I've family from the South. It really is a cultural thing.

My cousin started dating a black man. Her mom kicked her out and they haven't spoken in months.

My Grandma is an ol' Southern Belle from Arkansas. I think she would have more of a problem with me dating a black man than being gay. But again, it's just that fucked-up mentality that seems to still permeate some.

I think you just have to look in different places.
 
Yeah, chalk it up to prejudice or in smaller cases, just personal preference. If it's the latter, it's incredibly rude for them to just drop you like that.

I'd date you :) But I'm in the north...the bitterly cold north...

Actually, the mother of a good friend of mine whom I'm close to was from the South. She's always been nothing but completely supportive and accepting of my sexuality, but she's incredibly rascist toward black men and latino men. It blows my mind. She went nuts when her younger daughter went out with a black guy when they were living in kentucky for a while. It's perplexing and disheartening.
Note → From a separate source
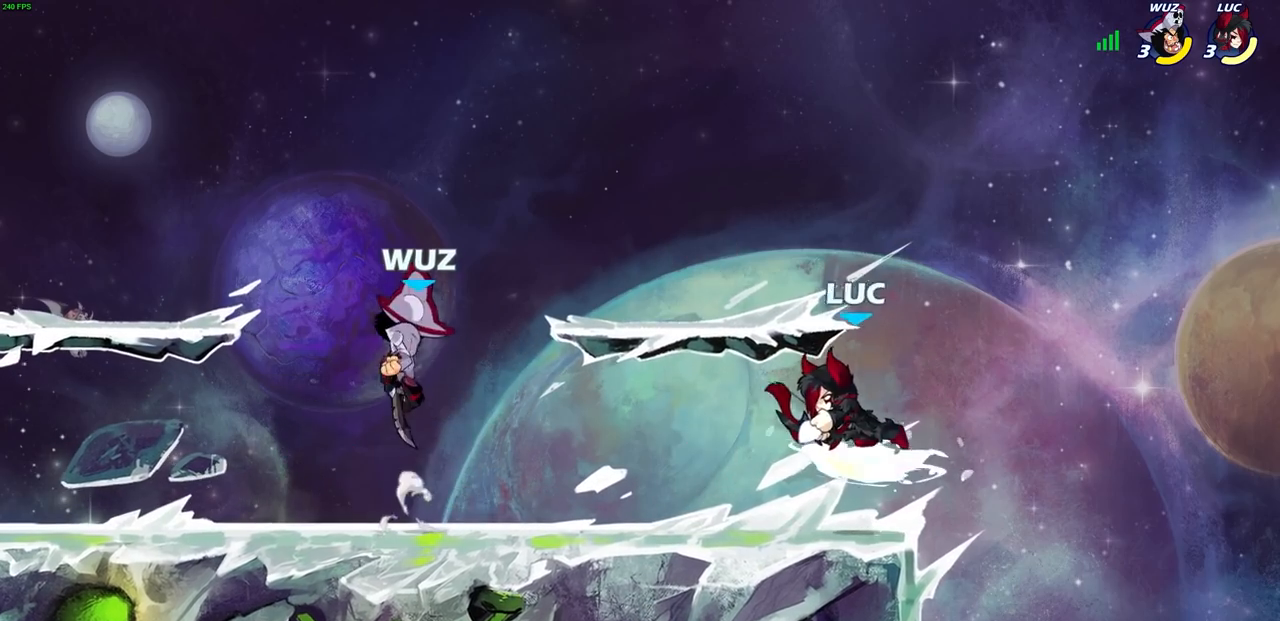
{"buttons": [], "left_stick": "up-left", "right_stick": "center", "events": [[50, "R1", "up"], [50, "SQUARE", "up"], [67, "R2", "up"], [83, "left_stick", "center"], [467, "left_stick", "up-left"]]}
The wrid thing is that her second husband who she loves and who's also the father of my friend is Latino...

So weird...
 
Some guys prefer blondes, some refer red heads, some prefer African-Americans, I prefer Caucasian. That doesn't mean I haven't and won't go out with a Black guy, I have. When you paint that picture of Ol' Dixie prejudice with such a broad brush, you are demonstrating your own personal prejudice toward Southerners, ignorance, stereotyping and intolerance.
 
Some guys prefer blondes, some refer red heads, some prefer African-Americans, I prefer Caucasian. That doesn't mean I haven't and won't go out with a Black guy, I have. When you paint that picture of Ol' Dixie prejudice with such a broad brush, you are demonstrating your own personal prejudice toward Southerners, ignorance, stereotyping and intolerance.


As the ol saying goes, "there is some truth in stereotype"....

I grew up in the south, and i can say that it seems like most white men won't date a black man because they assume we are all bad people
 
If you genuinely want to understand then go to your local library and read the history of the Southern States.

You'd be mistaken to think that just because someone is gay they are automatically tolerant, liberal and enlightened. There are just as many gay fascists and rednecks as there are in the general population.
 
I think being being black and gay (especially in the south) is somewhat unfortunate because of cultural differences between the races. Certain people may consider you to be "insecure" and "whiny" when you bring up a topic like this, but I think it's a legitimate discussion.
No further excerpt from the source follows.